Start of Block

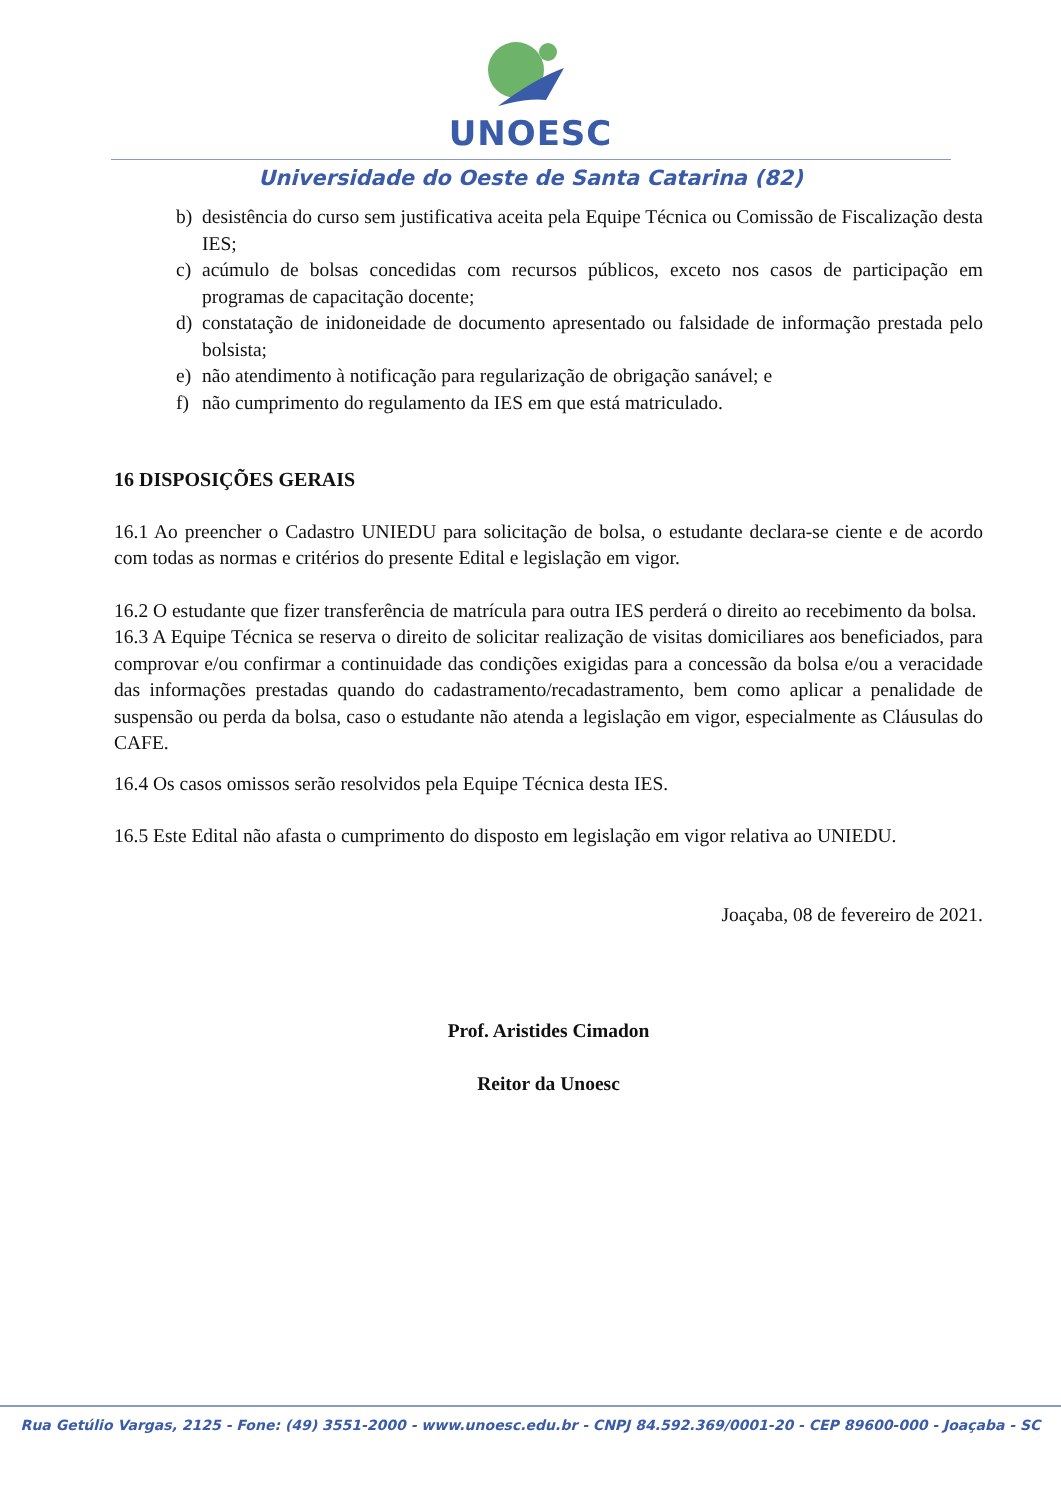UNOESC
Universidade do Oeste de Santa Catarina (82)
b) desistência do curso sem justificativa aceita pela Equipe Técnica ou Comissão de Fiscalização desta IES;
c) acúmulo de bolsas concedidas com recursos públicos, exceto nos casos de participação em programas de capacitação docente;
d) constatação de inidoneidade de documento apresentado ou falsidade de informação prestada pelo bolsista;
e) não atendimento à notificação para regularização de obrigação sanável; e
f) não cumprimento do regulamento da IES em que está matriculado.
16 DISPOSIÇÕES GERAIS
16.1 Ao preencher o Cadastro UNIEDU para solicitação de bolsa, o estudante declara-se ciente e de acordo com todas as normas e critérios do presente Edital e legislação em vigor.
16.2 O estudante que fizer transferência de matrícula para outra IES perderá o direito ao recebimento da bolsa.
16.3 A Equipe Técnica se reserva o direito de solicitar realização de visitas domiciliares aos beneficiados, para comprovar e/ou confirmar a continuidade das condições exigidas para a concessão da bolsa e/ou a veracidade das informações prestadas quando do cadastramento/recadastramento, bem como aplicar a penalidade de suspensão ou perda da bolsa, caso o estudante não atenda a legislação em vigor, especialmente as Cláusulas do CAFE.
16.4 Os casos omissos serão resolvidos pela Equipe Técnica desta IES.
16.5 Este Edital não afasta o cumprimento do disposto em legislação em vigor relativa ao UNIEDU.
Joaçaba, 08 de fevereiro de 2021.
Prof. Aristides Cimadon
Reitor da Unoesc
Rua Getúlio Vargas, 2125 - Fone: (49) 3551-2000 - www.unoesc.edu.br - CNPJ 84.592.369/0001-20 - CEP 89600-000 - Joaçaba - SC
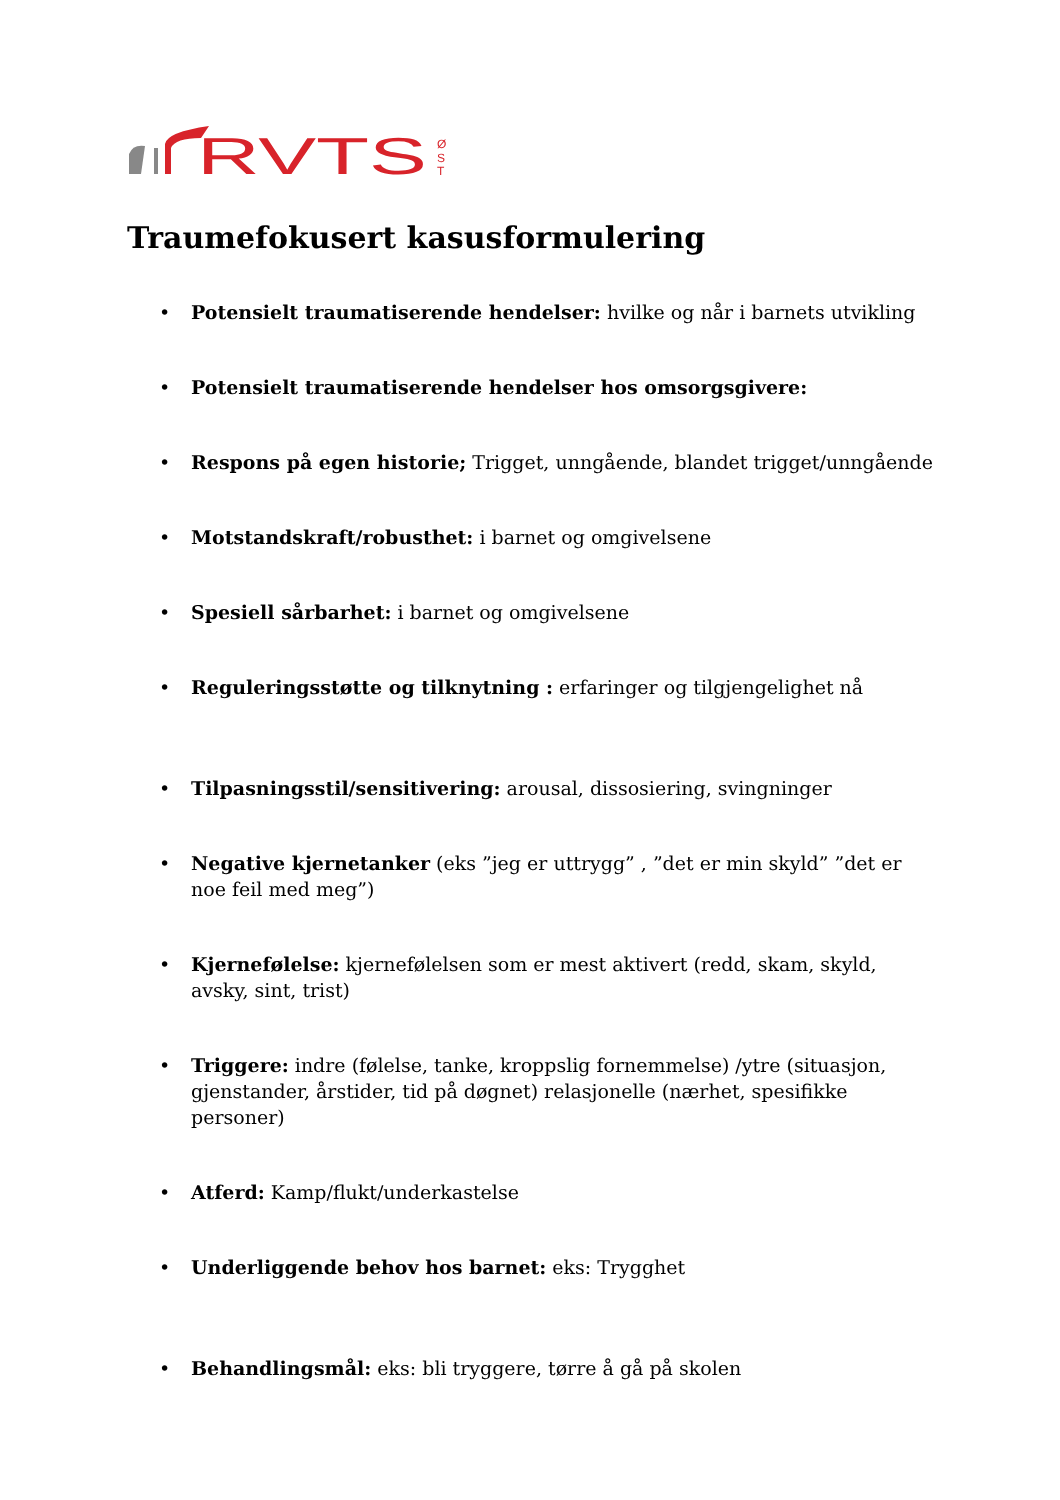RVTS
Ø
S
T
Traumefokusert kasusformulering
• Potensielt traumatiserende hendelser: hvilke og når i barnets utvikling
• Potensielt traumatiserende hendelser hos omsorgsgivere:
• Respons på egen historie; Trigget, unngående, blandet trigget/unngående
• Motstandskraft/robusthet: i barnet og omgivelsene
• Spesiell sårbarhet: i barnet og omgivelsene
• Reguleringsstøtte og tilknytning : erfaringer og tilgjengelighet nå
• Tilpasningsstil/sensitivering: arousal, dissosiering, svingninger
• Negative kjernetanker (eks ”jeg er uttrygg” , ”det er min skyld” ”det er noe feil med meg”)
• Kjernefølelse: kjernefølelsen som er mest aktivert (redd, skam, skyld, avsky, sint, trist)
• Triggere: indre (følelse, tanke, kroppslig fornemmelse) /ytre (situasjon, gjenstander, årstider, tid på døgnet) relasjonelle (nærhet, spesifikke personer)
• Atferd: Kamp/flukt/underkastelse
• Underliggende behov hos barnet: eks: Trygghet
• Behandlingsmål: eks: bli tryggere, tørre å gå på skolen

End of Block

Nothing but the lines from the one with "barnet: eks: Trygghet" to the last line of the data should appear in the answer, each exactly as it stands.

• Underliggende behov hos barnet: eks: Trygghet
• Behandlingsmål: eks: bli tryggere, tørre å gå på skolen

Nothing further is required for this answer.